4. Use Data as a Foundation
Data analytics and digital transformation are inseparable. “The only way for you to really know and service your customers and create frictionless customer experiences is by leveraging internal and external data,” says Ruttledge. “Data can get you to the Holy Grail of a 360 degree customer view.”
“The only way to create frictionless customer experiences is by leveraging internal and external data.”
— Michael Ruttledge, Citizens Bank
That holistic view is especially critical for banks like Citizens with multiple products across business units such as auto lending, checking and savings accounts, mortgages, and wealth management.
Citizens often turns to external providers to gather data. For example, no one enjoys digging up a W-9 needed for a mortgage application and then sending it to their bank. It’s much less friction for the customer if the bank pulls that data from a third-party automatically.
Citizens also uses data coupled with machine learning in decision science, for example, identifying the right customers for the right offer at the right time or stopping fraud before it happens.
5. Mobile, Mobile and More Mobile
“Mobile has become the default method of customer interactions,” says Joshi. “With 5G and edge computing, the future of customer experience will be mobile-first.” Ruttledge agrees that the biggest opportunity for financial institutions is in delivering everything customers need on a mobile device.
In a mobile-first environment, argues Joshi, the integrated app ecosystem becomes critical, and banks will need to embrace open banking to embed apps such as WeChat, Facebook Messenger and WhatsApp in their mobile offerings.
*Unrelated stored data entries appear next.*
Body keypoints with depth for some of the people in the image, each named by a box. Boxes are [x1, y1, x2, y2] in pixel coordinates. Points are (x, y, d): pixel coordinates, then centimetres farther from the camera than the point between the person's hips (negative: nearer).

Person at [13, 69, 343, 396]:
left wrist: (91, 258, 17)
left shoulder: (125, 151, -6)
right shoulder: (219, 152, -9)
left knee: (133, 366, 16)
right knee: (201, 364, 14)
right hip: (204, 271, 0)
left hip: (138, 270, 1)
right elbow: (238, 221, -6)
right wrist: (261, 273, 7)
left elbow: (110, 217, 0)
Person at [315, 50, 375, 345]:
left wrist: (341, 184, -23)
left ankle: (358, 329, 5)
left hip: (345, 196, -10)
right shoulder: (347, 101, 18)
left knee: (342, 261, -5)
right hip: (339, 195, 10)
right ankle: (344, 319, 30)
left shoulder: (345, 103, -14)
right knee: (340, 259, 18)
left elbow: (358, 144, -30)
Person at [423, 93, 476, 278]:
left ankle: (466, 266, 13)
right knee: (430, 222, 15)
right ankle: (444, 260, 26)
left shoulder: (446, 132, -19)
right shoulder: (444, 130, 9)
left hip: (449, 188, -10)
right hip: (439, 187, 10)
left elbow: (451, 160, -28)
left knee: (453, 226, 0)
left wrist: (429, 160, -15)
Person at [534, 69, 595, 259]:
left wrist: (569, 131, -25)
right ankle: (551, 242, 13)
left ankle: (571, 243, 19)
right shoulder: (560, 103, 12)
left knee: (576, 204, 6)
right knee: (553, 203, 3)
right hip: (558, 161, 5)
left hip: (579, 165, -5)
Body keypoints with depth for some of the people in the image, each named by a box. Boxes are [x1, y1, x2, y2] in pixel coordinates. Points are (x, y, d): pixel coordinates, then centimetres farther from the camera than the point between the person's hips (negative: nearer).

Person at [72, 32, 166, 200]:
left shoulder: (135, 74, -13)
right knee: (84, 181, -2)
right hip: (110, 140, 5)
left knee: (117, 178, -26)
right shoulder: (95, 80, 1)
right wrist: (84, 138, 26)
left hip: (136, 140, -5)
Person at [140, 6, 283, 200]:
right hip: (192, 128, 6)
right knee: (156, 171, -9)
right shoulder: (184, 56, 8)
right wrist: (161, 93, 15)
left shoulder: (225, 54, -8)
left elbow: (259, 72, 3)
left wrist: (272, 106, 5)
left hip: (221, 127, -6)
The end goal, notes Jim Marous, should be customer engagement on mobile. “Banks need to build an ecosystem that makes customers want to come to their platform,” he states.
Ruttledge believes that when it comes to digital transformation, Citizens Bank is now in a good place. “Citizens has great relationships with its customers and is expanding nationally. We’re looking at building our brand even further with new customers and in new geographies. We’ll continue to have brick and mortar branches, but we are turbocharging digital.”